Work to complete:
If a line in the entries below contains the word "thumb", it counts; report how many such lines there are, and only that number.
START Records provided
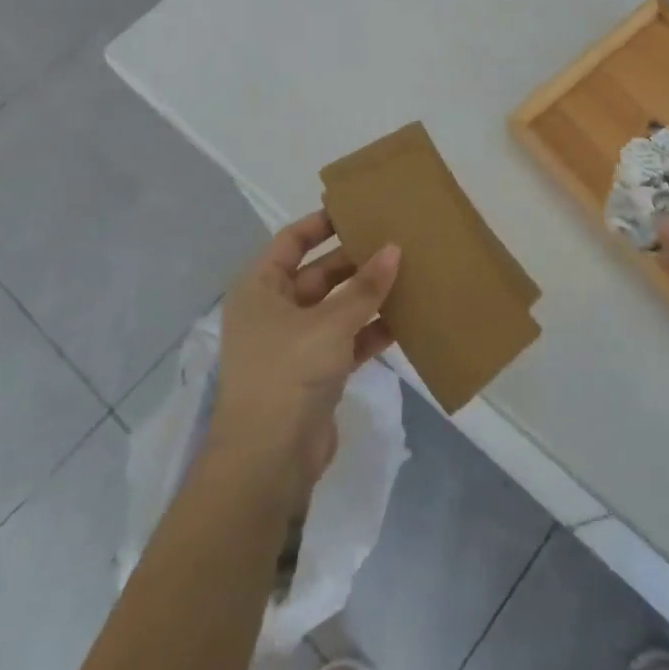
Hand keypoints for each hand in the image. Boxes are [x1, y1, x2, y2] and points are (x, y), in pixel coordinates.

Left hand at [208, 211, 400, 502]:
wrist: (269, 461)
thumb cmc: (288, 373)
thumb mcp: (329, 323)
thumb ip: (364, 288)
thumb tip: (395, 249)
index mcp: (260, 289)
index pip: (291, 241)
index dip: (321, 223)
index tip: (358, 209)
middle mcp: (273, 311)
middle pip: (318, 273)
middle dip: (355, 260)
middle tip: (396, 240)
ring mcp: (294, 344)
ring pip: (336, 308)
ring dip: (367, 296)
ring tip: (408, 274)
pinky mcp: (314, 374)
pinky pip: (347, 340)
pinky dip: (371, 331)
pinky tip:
END Records provided
START Records provided
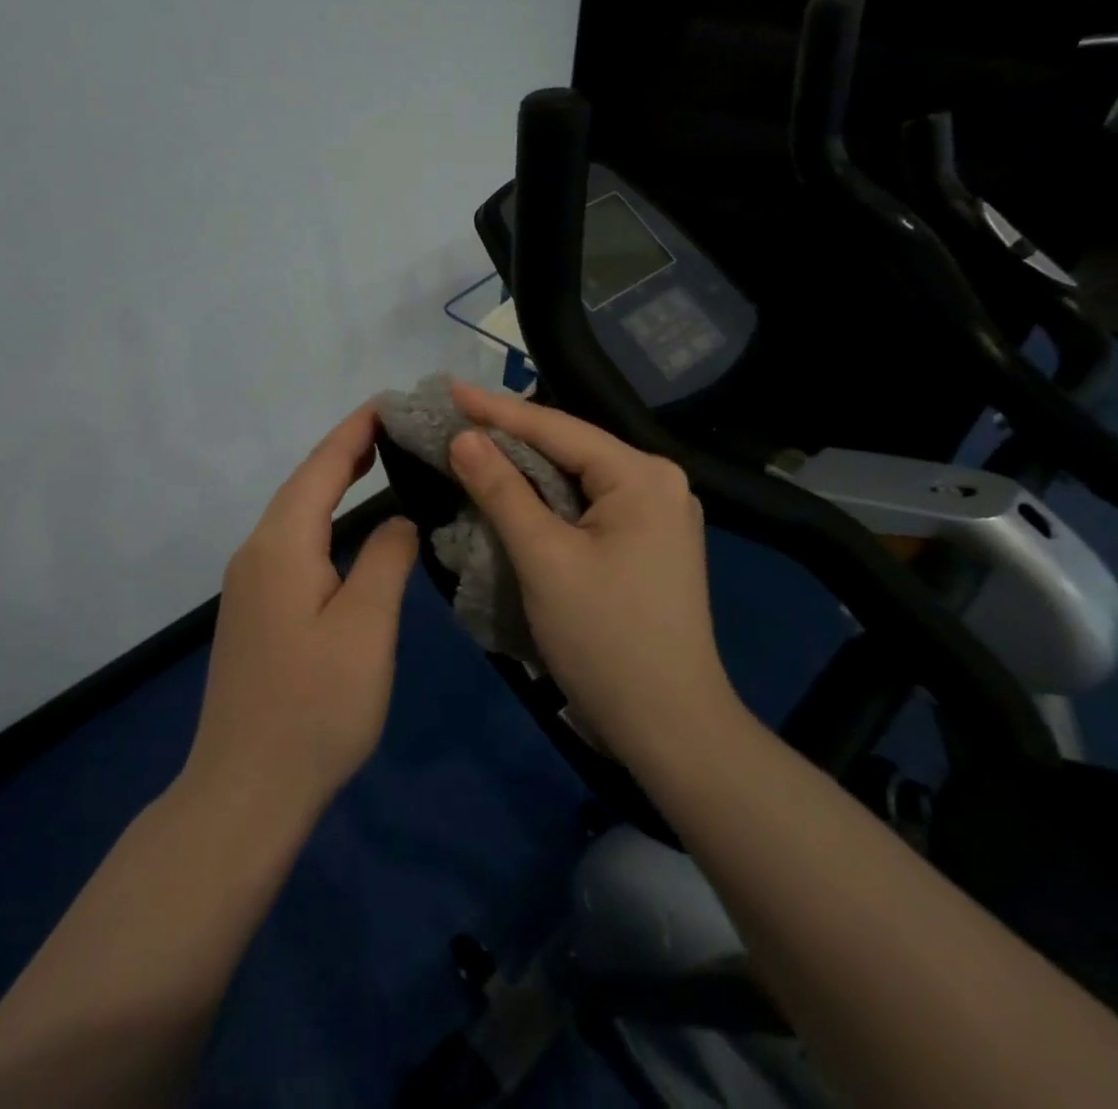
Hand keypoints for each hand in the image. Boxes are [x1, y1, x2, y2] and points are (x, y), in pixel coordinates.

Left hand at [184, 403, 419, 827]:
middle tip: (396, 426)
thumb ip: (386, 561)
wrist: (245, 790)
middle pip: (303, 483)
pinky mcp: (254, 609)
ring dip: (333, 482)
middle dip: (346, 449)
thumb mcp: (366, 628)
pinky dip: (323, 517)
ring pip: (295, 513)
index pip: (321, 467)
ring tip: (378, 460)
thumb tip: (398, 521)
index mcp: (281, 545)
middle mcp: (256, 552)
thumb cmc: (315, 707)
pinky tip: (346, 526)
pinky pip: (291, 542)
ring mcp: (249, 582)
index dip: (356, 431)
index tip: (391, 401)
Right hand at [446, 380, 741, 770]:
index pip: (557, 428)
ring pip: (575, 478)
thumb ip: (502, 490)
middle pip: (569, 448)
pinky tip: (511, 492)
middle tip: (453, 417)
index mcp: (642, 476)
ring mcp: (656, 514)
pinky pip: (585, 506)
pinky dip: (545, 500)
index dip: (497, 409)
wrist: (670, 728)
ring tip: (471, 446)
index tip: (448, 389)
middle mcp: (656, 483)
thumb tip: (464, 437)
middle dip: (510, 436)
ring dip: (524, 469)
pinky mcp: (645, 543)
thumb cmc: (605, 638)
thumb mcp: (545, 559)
END Records provided
The completed task:
12